Czech basketball player (born 2001)

Eliška Joklová (born Hamzová; 1 October 2001) is a Czech professional basketball player who plays for Žabiny Brno of the Czech Women's Basketball League. Joklová previously played for the Minnesota Lynx of the Women's National Basketball Association (WNBA).

==Professional career==

=== Žabiny Brno ===
Joklová began her career with Žabiny Brno, where she's competed in the ZBL, EuroCup, and EuroLeague. On 11 October 2024, fans voted Joklová 2024–25 EuroLeague Women player of the week after she scored 17 points, 8 assists, and 5 rebounds against Olympiacos.

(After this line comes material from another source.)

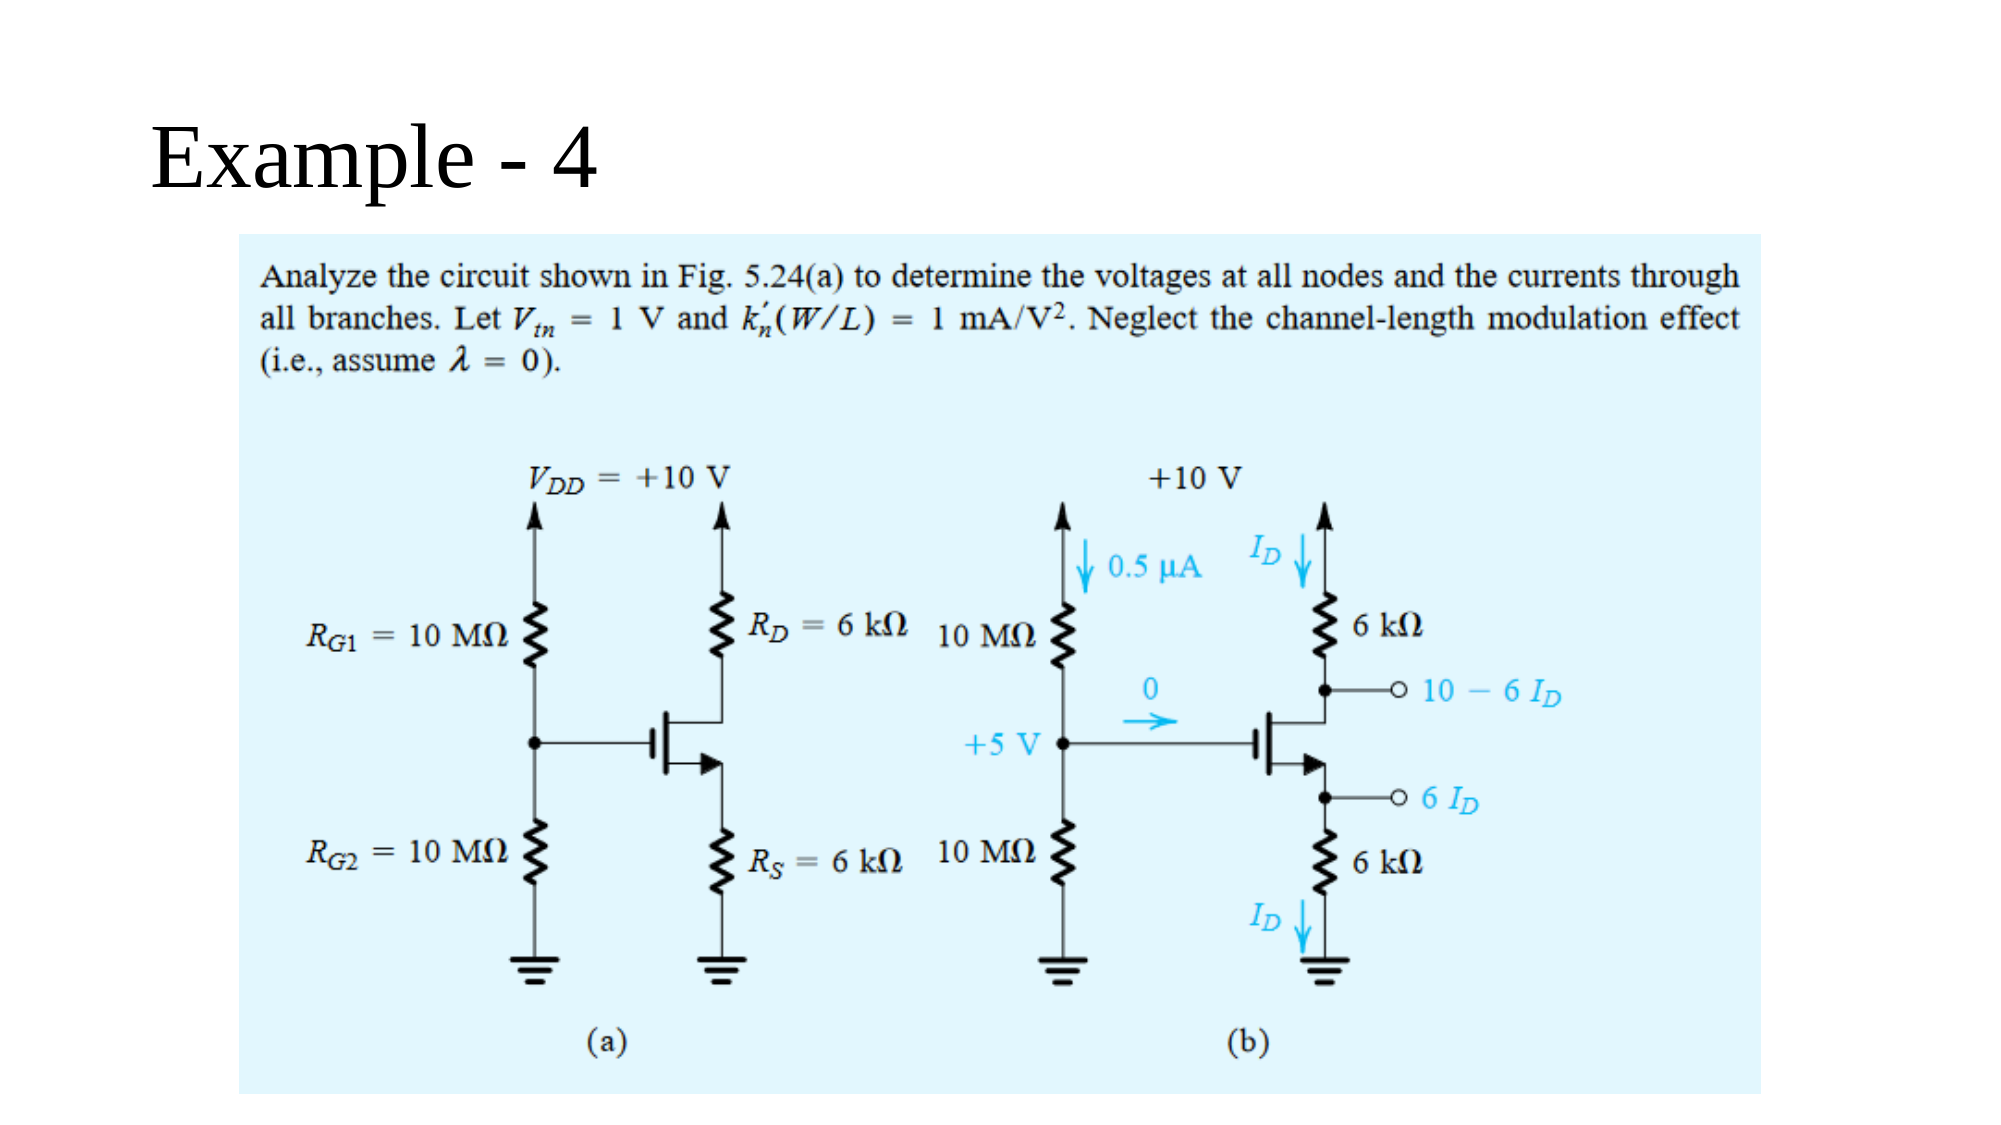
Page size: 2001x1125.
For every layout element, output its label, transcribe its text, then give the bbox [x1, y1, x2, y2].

picture [239, 234, 1761, 1094]
title Example - 4 [150, 107, 1850, 208]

In September 2026, Joklová returned to Žabiny Brno.

=== Minnesota Lynx ===
On 12 April 2026, Joklová signed a training camp contract with the Minnesota Lynx of the WNBA. She made the team's opening day roster. Joklová made her WNBA debut on 12 May against the Phoenix Mercury and recorded two points and one rebound in five minutes. Joklová and her teammate Emma Čechová became the first Czech women to play in the WNBA since Jana Veselá in 2010.

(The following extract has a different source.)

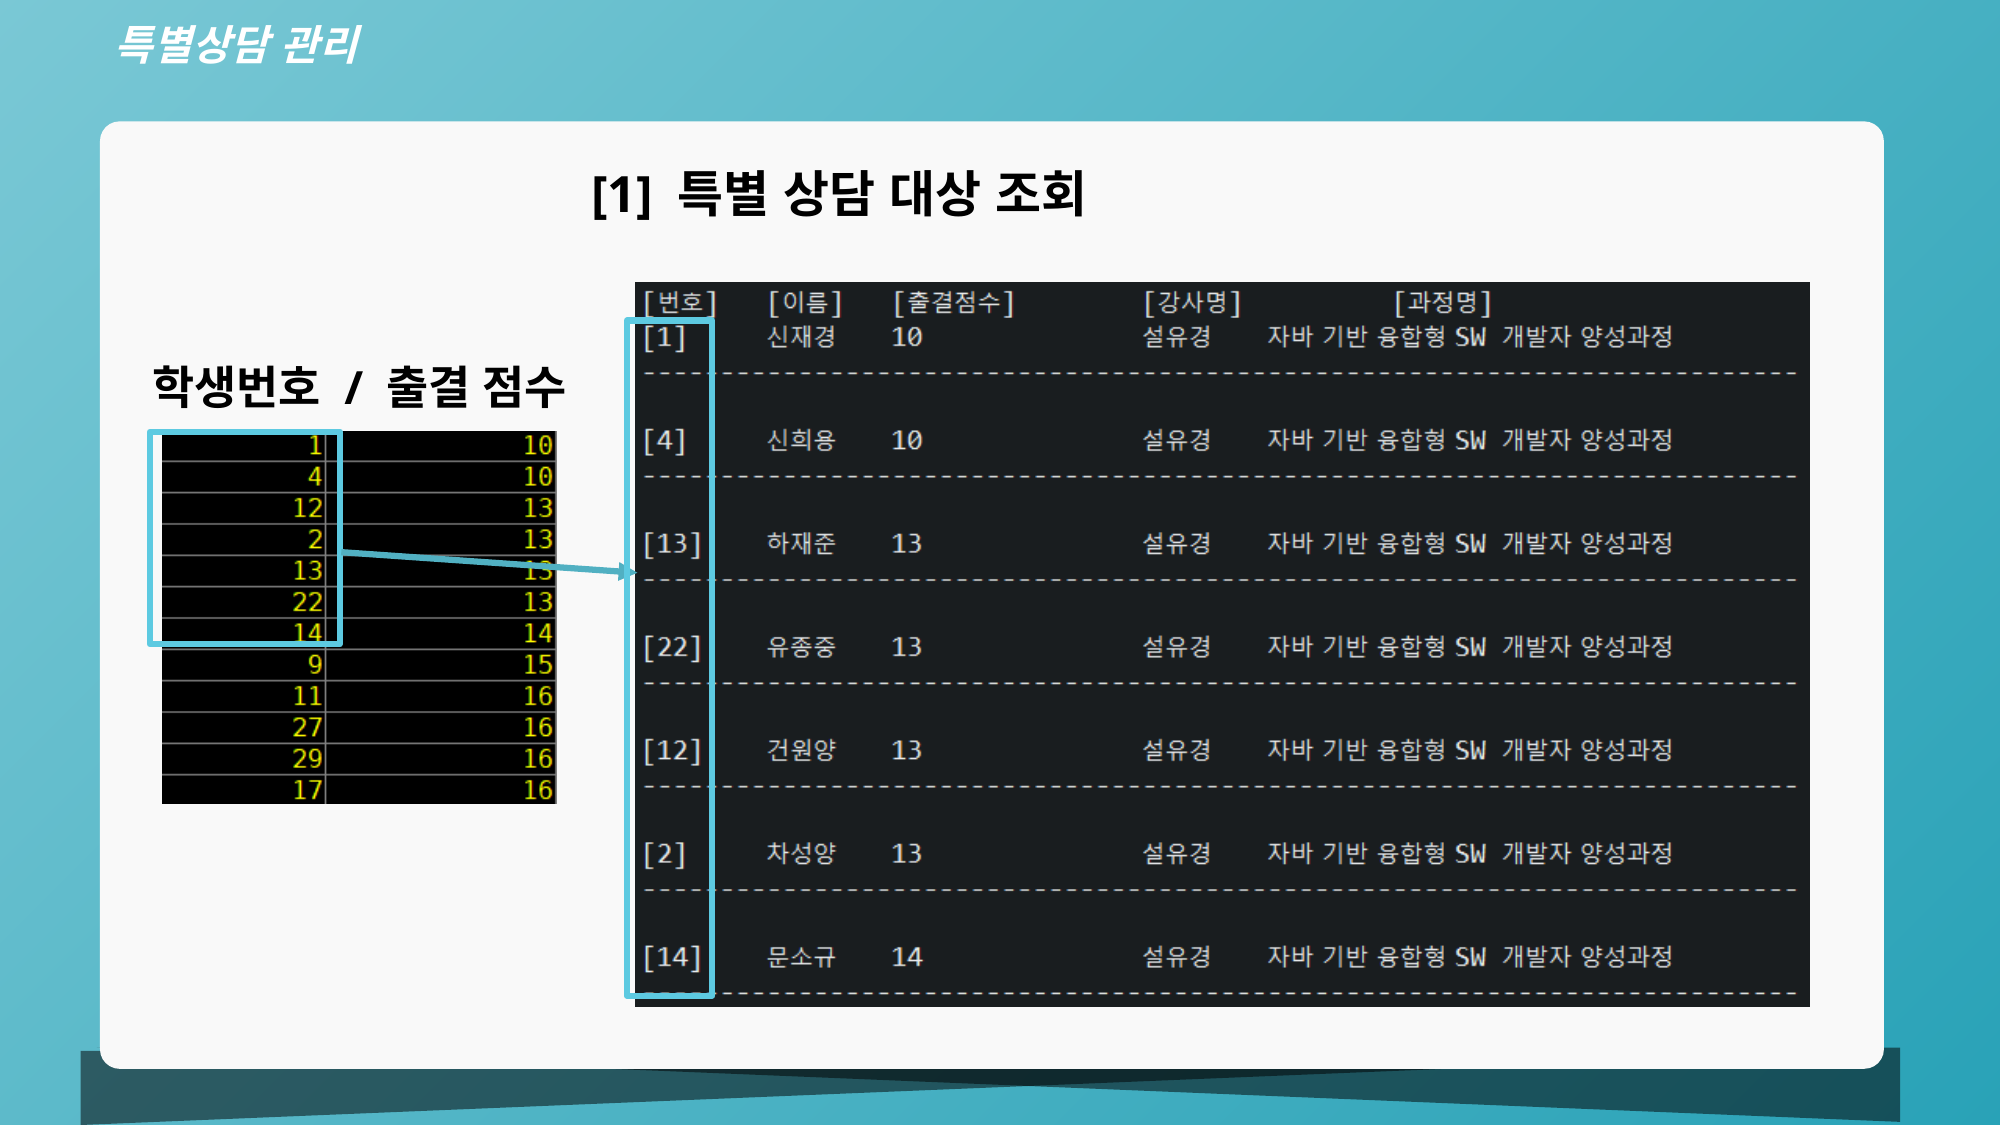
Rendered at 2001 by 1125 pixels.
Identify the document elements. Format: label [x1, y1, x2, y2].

text_box [137, 282, 1810, 1007]
text_box [80, 11, 1901, 1125]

Joklová was waived by the Lynx on 25 May. Three days later, she signed a player development contract with the Lynx. On 10 July, she signed her first seven-day contract with the Lynx. On 13 July, against the Mercury, she scored a career-high eight points in nine minutes. On 17 July, she signed another seven-day contract with the Lynx. After being released on 24 July, Joklová signed her third seven-day contract with the Lynx on 26 July. On 2 August, Joklová signed a rest-of-season hardship contract with the Lynx. The Lynx waived Joklová and signed guard Aari McDonald on 7 September.

==National team career==
Joklová represented the Czech Republic at the 2025 and 2023 FIBA Women’s EuroBasket tournaments and the 2026 FIBA World Cup Qualifying Tournament. At the FIBA Women's World Cup in September 2026, Joklová led the Czech team in points (14.7 ppg) and efficiency (15.7 epg).

==Personal life==
Joklová was born as Eliška Hamzová in Brno. Her mother, Romana Hamzová, is a former basketball player who represented the Czech Republic at the 2004 Summer Olympics. Her father, Jiří Hamza, is the chairman of the Czech biathlon association. She has three siblings, Jiří, Maria, and Josef. Her sister, Maria, also played basketball for Žabiny. Her brother, Jiří, plays football for FK Pardubice.

She started using her husband's last name, Joklová, on 2 August 2026.